Wife challenged the beneficiary designation. She asked the court to award her the entire account or, if not, to award her a full 50% of the asset. The court awarded Mrs. Kirkes 50% of the IRA. The Court of Appeals reversed.

The Arizona Supreme Court granted the petition for review.

Hildeband Law, PC.

Item Theory v Aggregate Theory

During marriage, each spouse has an undivided half interest in community property. When one spouse dies, he or she may only dispose of his or her half interest in the community property. The remaining half interest belongs to the surviving spouse.
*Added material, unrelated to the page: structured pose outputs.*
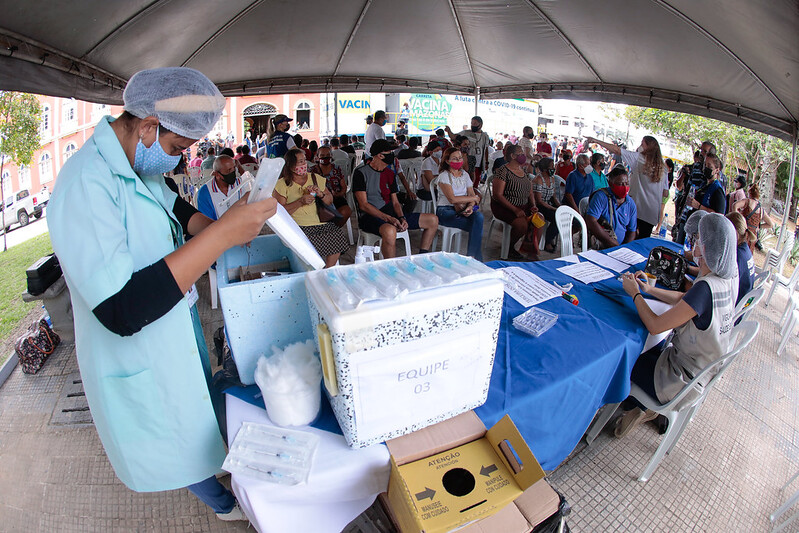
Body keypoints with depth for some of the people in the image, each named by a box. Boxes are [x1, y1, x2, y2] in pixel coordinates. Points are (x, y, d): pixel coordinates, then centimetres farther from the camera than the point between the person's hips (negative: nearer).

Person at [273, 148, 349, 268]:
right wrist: (300, 202, -15)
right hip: (297, 226, -4)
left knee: (337, 234, -21)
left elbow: (330, 201, 18)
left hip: (318, 222, 4)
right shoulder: (282, 184, 3)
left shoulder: (315, 178, 16)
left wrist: (320, 194, -3)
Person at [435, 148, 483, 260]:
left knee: (479, 216, -30)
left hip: (462, 210, 5)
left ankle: (472, 257, -25)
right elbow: (452, 199, -16)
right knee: (477, 226, -28)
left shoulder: (465, 175, 16)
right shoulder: (444, 176, -5)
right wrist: (474, 198, -6)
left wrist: (470, 207, -15)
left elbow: (471, 194, 9)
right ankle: (476, 256, -17)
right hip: (446, 211, -5)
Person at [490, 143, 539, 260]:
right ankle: (510, 248, -1)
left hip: (524, 206, 7)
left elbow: (530, 192, 21)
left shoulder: (524, 171, 14)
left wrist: (533, 206, 1)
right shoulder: (503, 171, -10)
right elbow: (497, 195, -16)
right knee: (522, 224, -29)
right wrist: (515, 210, -21)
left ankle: (529, 249, -2)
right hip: (503, 207, -7)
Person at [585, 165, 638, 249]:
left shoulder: (631, 203, 11)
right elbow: (591, 222, -18)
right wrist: (611, 242, -16)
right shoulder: (601, 196, -7)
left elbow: (632, 231, 14)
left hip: (621, 247, 5)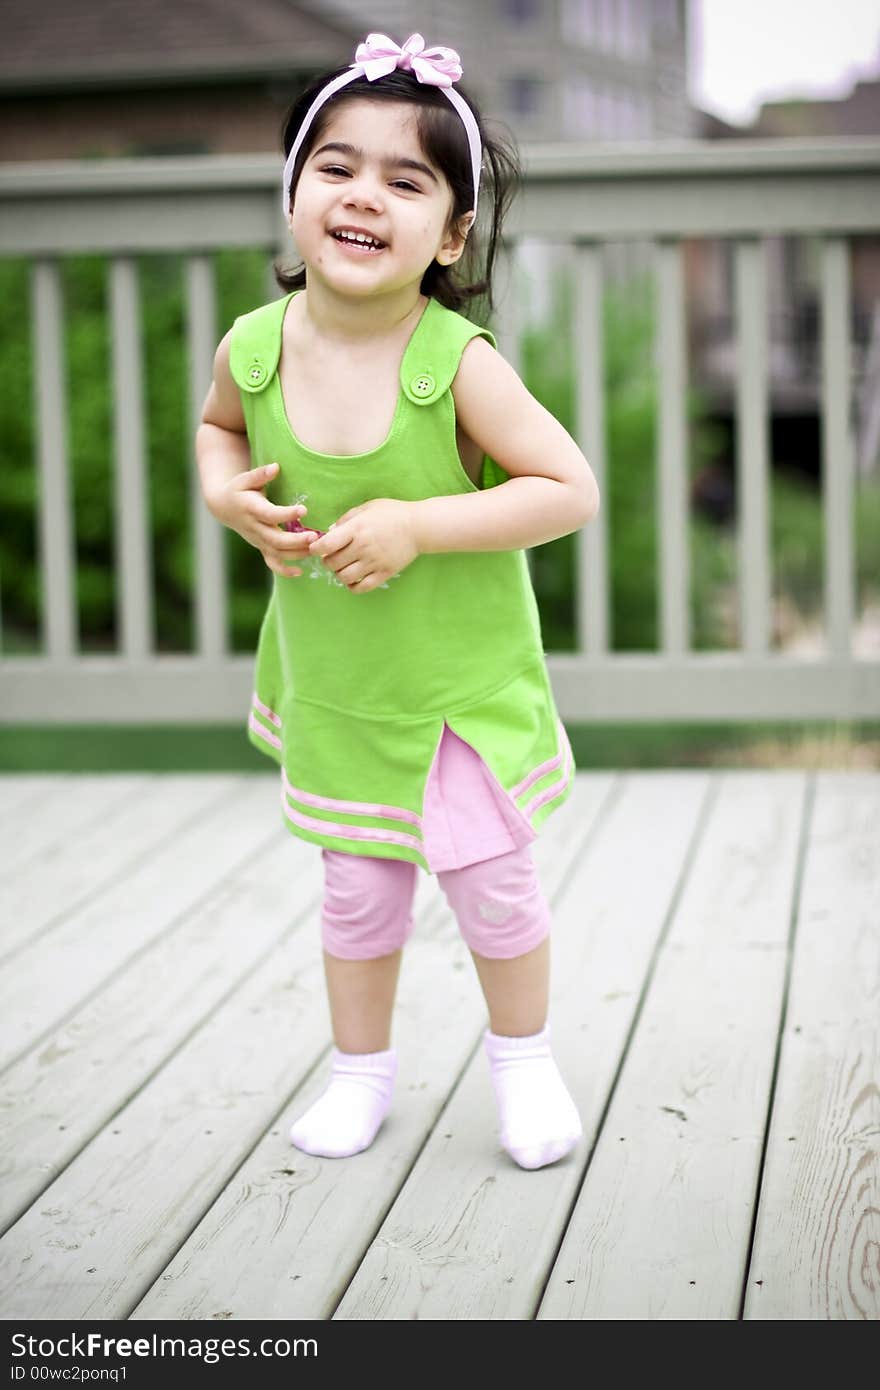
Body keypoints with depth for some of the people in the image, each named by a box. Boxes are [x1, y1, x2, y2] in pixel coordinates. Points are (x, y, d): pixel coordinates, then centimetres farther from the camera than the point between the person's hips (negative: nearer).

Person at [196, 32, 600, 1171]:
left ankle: (523, 1059, 32)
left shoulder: (458, 362, -23)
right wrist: (227, 492, -9)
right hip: (331, 683, 3)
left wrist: (415, 525, -27)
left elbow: (573, 490, -22)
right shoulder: (254, 347, -12)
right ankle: (361, 1071, 35)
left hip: (467, 679, -3)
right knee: (358, 888, 14)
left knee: (489, 875, 7)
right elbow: (218, 422, 12)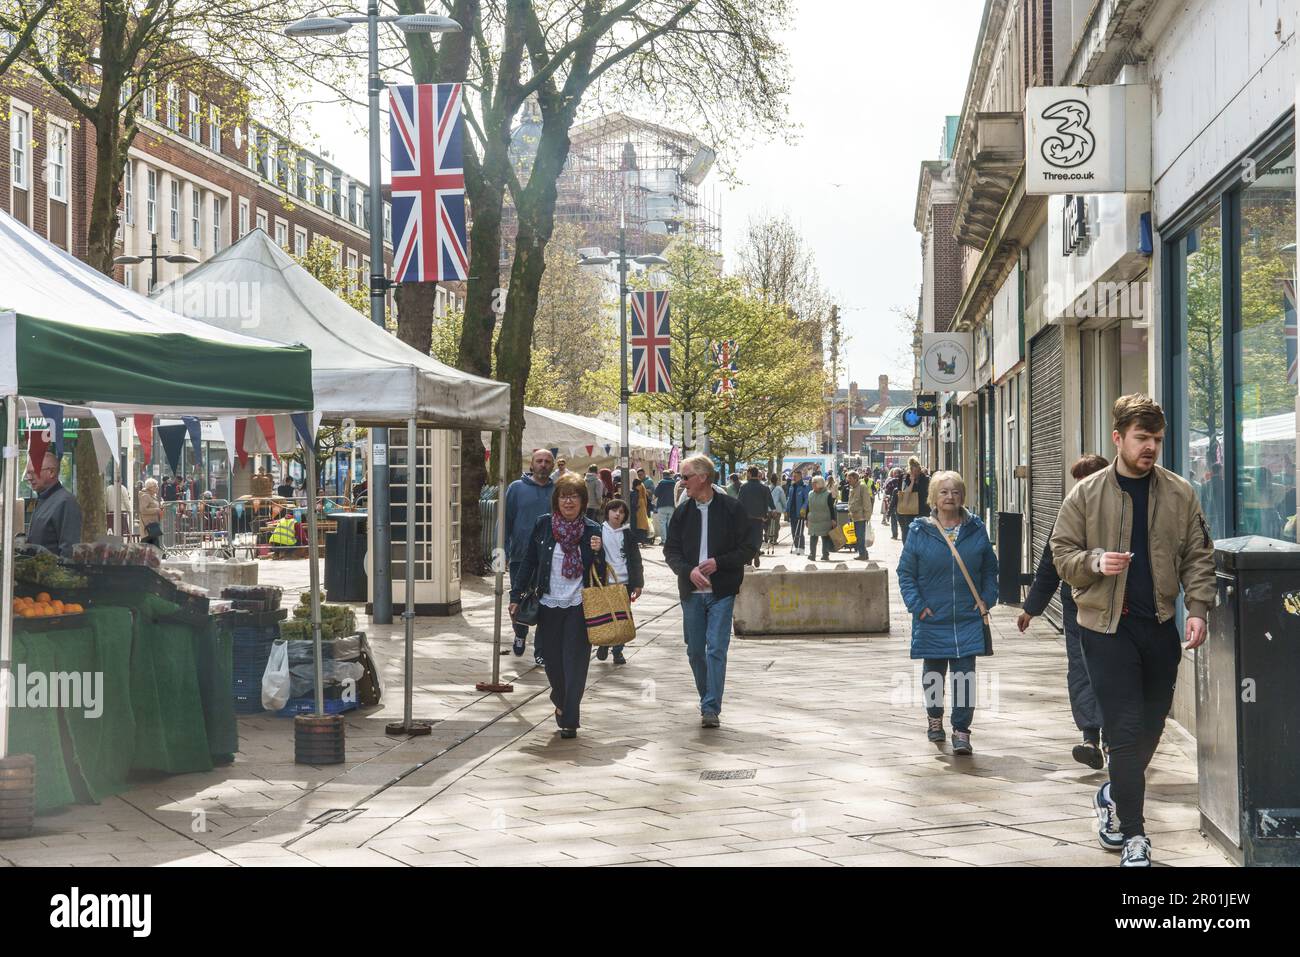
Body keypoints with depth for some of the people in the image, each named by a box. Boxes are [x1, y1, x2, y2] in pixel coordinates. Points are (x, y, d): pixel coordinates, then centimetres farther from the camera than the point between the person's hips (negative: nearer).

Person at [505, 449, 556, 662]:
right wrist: (503, 550, -7)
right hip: (520, 557, 0)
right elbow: (506, 521, 1)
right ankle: (520, 635, 37)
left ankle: (541, 650, 10)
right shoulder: (517, 488, 0)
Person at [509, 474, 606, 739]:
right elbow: (528, 562, 6)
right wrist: (516, 596, 4)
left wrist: (597, 552, -16)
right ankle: (562, 703, 36)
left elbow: (600, 574, 3)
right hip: (549, 605, 2)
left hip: (579, 607, -2)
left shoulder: (591, 530, -1)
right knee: (551, 661, 9)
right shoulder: (543, 525, 1)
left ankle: (569, 720, 5)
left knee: (575, 663, -3)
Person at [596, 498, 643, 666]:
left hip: (624, 582, 1)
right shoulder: (598, 531, 3)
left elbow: (636, 560, 7)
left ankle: (618, 651, 13)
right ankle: (603, 646, 20)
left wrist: (638, 583, 2)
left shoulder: (627, 534, 7)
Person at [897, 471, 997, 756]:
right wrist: (917, 605, -8)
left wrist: (987, 599, 0)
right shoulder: (919, 531, -2)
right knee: (933, 672, 14)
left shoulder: (976, 529, 3)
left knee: (964, 674, -6)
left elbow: (990, 569, 12)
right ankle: (935, 717, 37)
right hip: (932, 618, 0)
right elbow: (906, 573, 1)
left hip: (968, 618, 0)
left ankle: (961, 731, -1)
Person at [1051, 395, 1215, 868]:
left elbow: (1198, 556, 6)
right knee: (1126, 731, -7)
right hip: (1107, 628, -3)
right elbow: (1062, 554, 1)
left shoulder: (1179, 493, 3)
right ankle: (1134, 837, 2)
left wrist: (1198, 608, -6)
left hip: (1160, 626, 3)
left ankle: (1115, 795, 42)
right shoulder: (1086, 495, -3)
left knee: (1151, 726, 15)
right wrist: (1095, 562, -19)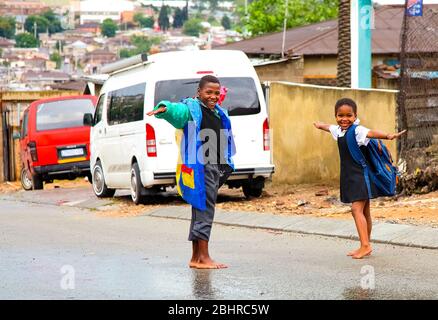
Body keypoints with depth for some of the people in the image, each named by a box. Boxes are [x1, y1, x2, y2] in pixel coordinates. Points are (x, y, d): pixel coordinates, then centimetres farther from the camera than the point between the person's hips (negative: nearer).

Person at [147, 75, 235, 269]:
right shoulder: (191, 109, -6)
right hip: (199, 168, -9)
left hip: (215, 167, 9)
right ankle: (203, 258, -9)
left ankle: (195, 258, 19)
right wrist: (164, 108, -47)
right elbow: (178, 111, -27)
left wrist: (226, 165, 21)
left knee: (201, 211, 13)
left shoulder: (219, 113, 18)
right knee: (204, 211, -10)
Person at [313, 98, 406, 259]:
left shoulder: (357, 131, -19)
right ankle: (365, 247, 20)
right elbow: (328, 127, 32)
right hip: (350, 176, 9)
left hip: (361, 175, -9)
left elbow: (371, 133, -40)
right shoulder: (338, 130, 8)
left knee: (357, 209, -17)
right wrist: (319, 125, 53)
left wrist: (388, 136, -58)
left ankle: (365, 246, -19)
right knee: (364, 212, 14)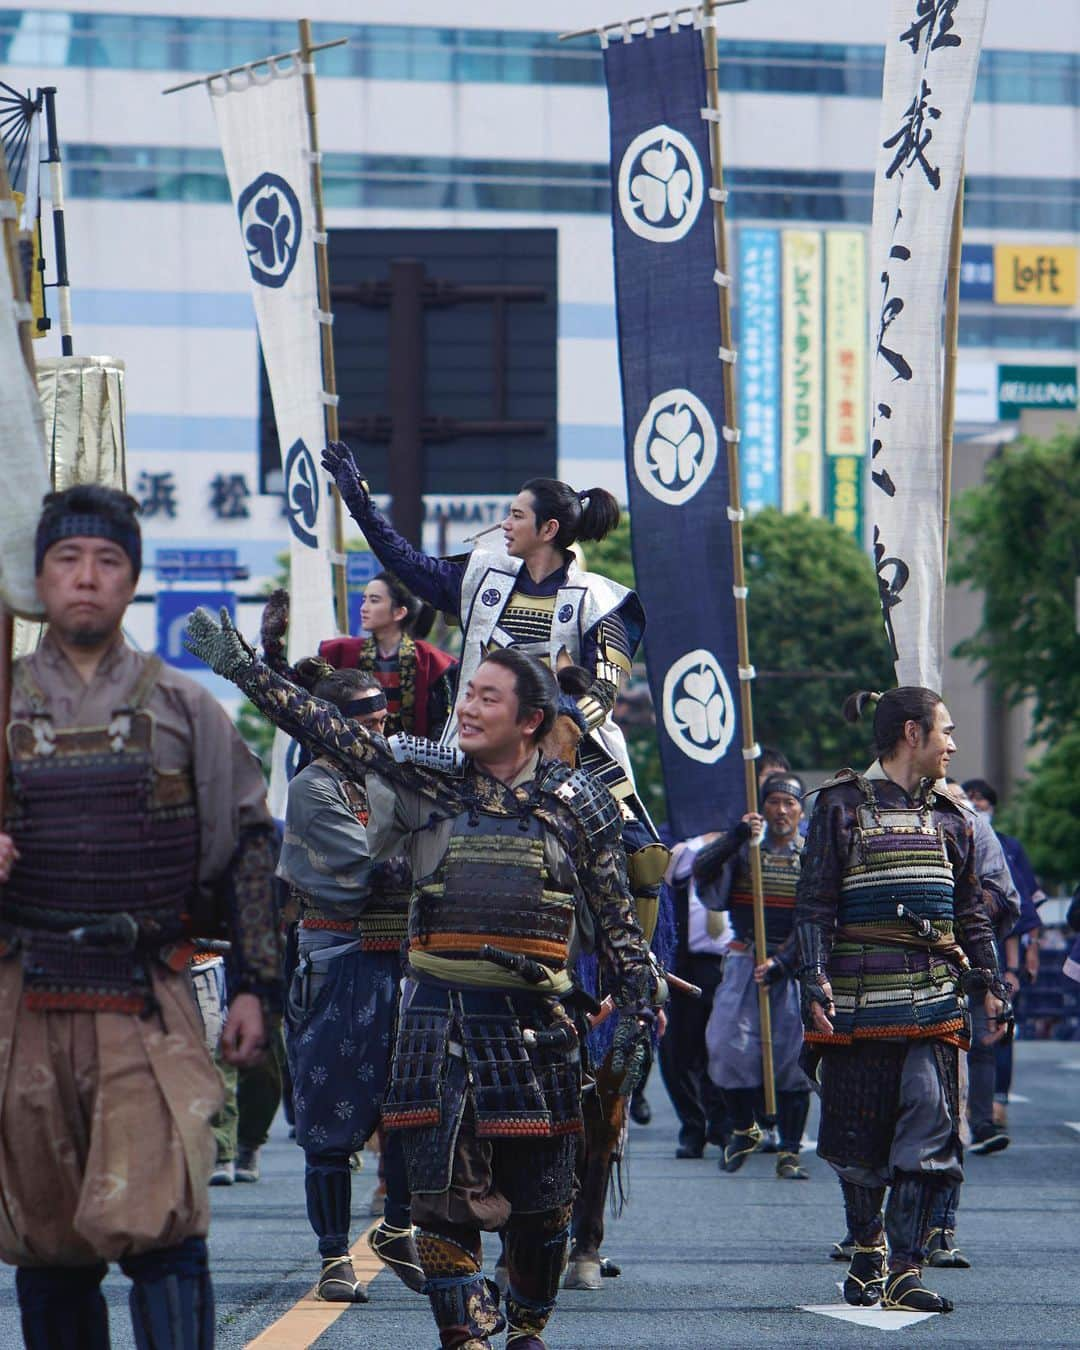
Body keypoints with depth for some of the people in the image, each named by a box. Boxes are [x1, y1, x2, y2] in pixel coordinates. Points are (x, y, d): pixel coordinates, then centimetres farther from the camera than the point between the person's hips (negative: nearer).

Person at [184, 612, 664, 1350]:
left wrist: (641, 1011, 2)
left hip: (534, 1016, -1)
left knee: (539, 1198, 5)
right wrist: (242, 666, -5)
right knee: (442, 1190, -4)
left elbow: (617, 918, 8)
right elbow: (329, 729, 1)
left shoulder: (578, 802, 5)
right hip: (439, 1013, 1)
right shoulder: (428, 777, 7)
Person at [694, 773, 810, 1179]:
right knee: (730, 1047, -6)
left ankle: (789, 1152, 0)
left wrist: (782, 962, -14)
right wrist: (737, 837, -25)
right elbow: (702, 870, -11)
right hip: (744, 962, 1)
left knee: (792, 1055, -5)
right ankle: (743, 1130, 19)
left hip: (795, 965, -1)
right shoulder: (743, 848, 7)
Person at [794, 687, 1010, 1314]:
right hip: (860, 997, -3)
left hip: (934, 996, 3)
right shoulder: (843, 806, 1)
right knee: (860, 1131, 5)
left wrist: (990, 982, 14)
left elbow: (971, 910, 21)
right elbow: (814, 903, -2)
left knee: (929, 1125, -8)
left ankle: (906, 1271, -8)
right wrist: (814, 979, -12)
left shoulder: (949, 816, 15)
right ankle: (868, 1246, 27)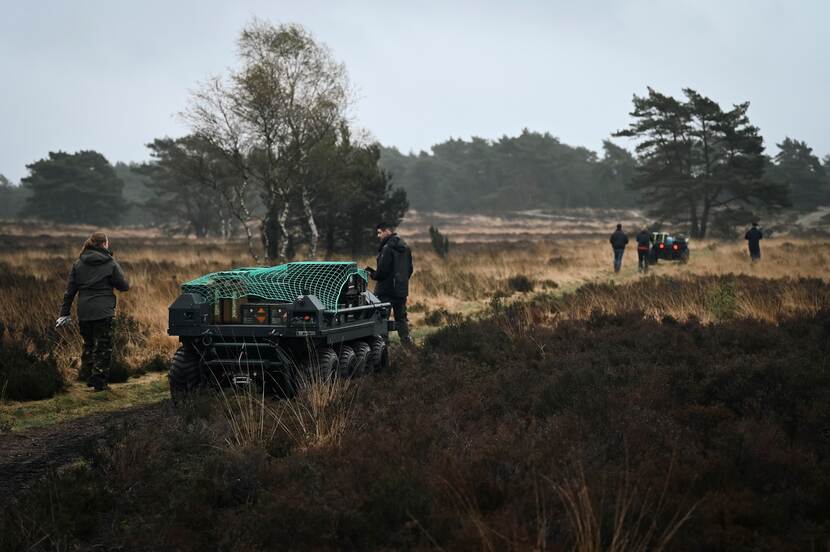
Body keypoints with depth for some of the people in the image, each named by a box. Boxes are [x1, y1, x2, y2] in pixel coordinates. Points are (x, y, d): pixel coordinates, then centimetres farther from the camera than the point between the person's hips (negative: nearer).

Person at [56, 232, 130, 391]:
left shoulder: (78, 264, 6)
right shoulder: (110, 264, -5)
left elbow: (70, 290, 5)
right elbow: (124, 286, -4)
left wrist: (65, 313, 8)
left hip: (83, 312, 4)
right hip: (103, 312, -4)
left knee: (88, 344, 18)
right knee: (103, 346, 3)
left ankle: (89, 376, 22)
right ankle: (99, 381, 1)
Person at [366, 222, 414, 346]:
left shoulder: (387, 248, -16)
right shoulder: (406, 248, 12)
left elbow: (382, 271, -20)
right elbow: (410, 269, 15)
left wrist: (373, 275, -1)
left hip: (386, 290, -8)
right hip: (402, 290, 8)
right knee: (401, 317, 14)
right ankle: (407, 341, 11)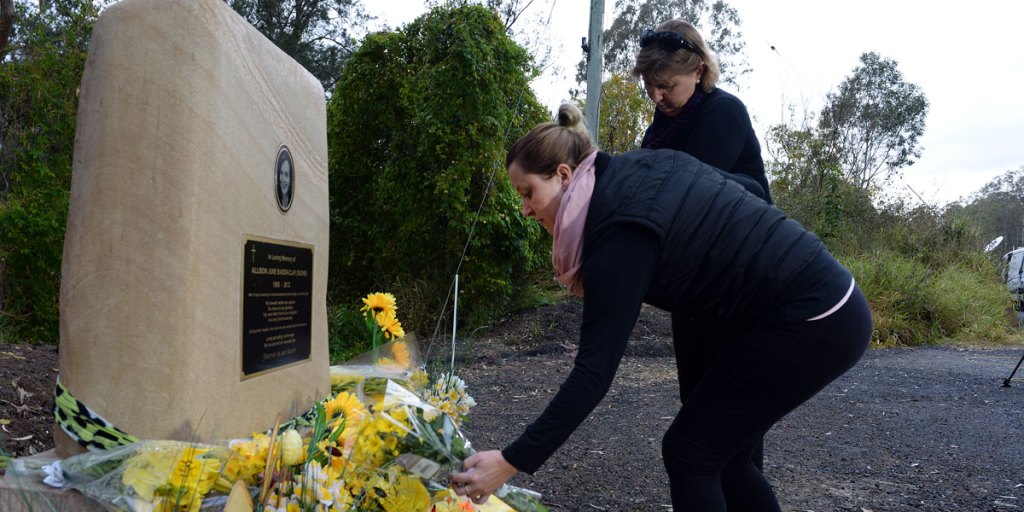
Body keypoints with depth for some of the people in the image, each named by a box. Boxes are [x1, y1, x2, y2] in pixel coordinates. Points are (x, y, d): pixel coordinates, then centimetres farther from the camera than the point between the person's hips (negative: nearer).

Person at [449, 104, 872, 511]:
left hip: (808, 323, -9)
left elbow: (595, 370, -23)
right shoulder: (635, 171, 4)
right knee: (718, 452, 16)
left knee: (688, 452, 0)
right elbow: (743, 183, 15)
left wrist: (514, 461, -20)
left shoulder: (621, 230, -21)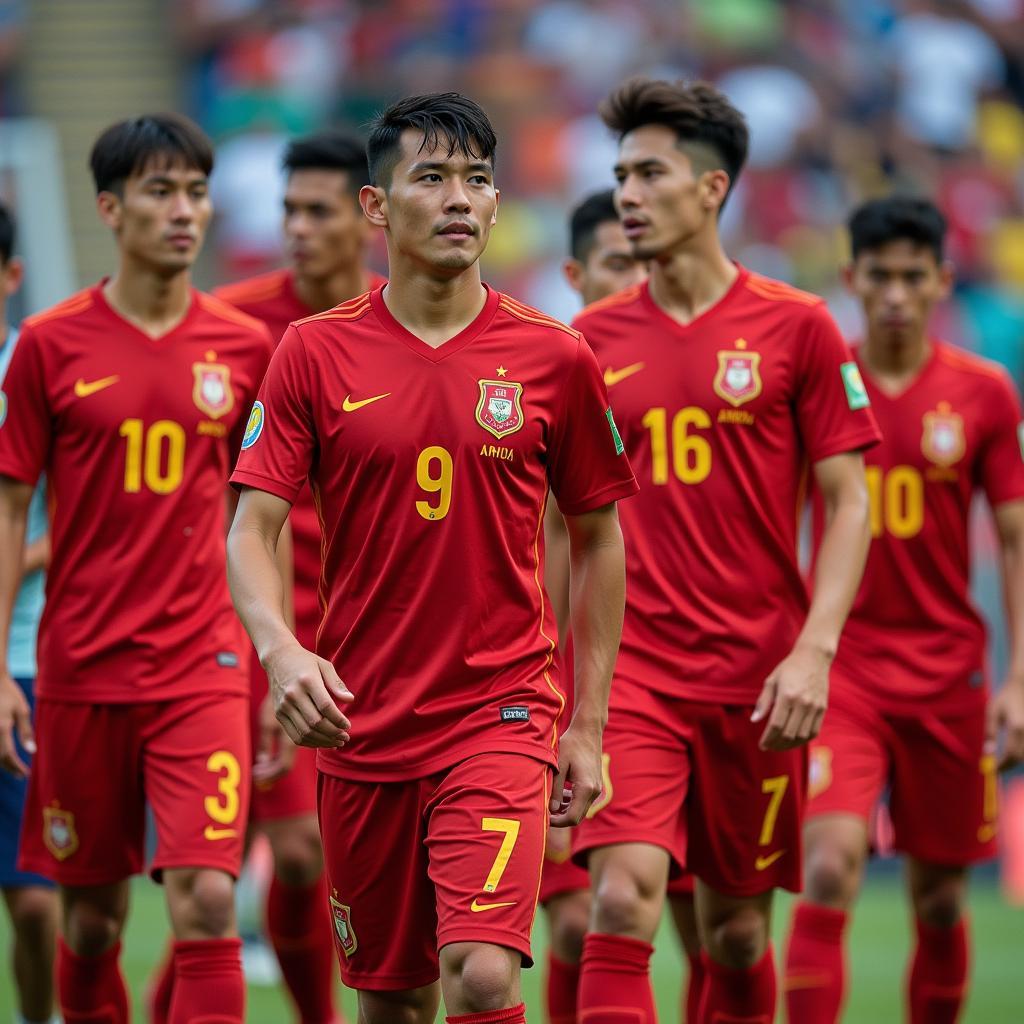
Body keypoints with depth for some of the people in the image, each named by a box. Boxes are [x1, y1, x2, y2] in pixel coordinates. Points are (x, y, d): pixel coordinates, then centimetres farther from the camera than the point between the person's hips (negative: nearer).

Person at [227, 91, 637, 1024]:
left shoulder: (555, 359, 0)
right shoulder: (315, 353, 1)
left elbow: (597, 537, 9)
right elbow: (253, 529, -2)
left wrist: (589, 725, 7)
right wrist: (280, 648, -22)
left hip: (501, 712, -2)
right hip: (360, 724, 2)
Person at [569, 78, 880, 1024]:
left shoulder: (795, 326, 0)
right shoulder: (593, 339, 6)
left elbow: (849, 503, 0)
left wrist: (814, 650, -12)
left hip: (756, 677, 0)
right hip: (628, 670, 1)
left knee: (736, 931, 9)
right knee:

Some community property states apply this 50/50 division to every major asset. In these jurisdictions, the surviving spouse has a 50% interest in every major community asset. These are called “item theory” jurisdictions.Disposition of Community Property in Last Will and Testament In these states, a spouse can only bequeath 50% of any community IRA to a third party. This rule applies in item theory jurisdictions regardless of the existence of other estate assets to equalize the total distribution.

Other jurisdictions view the community property as a whole. These “aggregate theory” jurisdictions give the surviving spouse 50% of the community property estate. But he or she does not necessarily get 50% of each major asset.

Arizona Uses the Aggregate Theory

The Arizona legislature adopted the aggregate theory for dividing up community property in a divorce. This Court allowed a life insurance policy owner to designate a non-spouse beneficiary, implicitly affirming the aggregate theory. But no Arizona law specifically addresses the issue raised here. However, an Arizona court approved the designation of a third-party beneficiary for a community-property life insurance policy. That was the case of Gaethje v. Gaethje, 441 P.2d 579, 584 (1968).

The Gaethje court upheld the designation because the surviving wife received at least half the total community property. Mrs. Kirke urges the court that retirement accounts area unique and different from life insurance proceeds. But the Court refused to apply a different rule to IRAs. It said that both insurance policies and IRAs are fungible assets so they should be treated similarly.

Husband’s Disposition of IRA Not Unjust

Wife does not allege unique circumstances making husband’s disposition of the IRA unjust. She has not claimed fraud. Nor does she claim that she will receive less than her full community share if husband’s beneficiary designation is honored.

The Court upheld the designation. It ruled that one spouse may designate a non-spouse beneficiary for more than 50 percent of a community property IRA. The courts will uphold this as long as the other spouse receives 50% of the overall community property. It may be struck down if other circumstance make the distribution fraudulent or unjust.

Disposition

The Arizona Supreme Court affirmed the court of appeals’ opinion and reversed the superior court’s order. It ordered the IRA to be distributed in accordance with the beneficiary designation.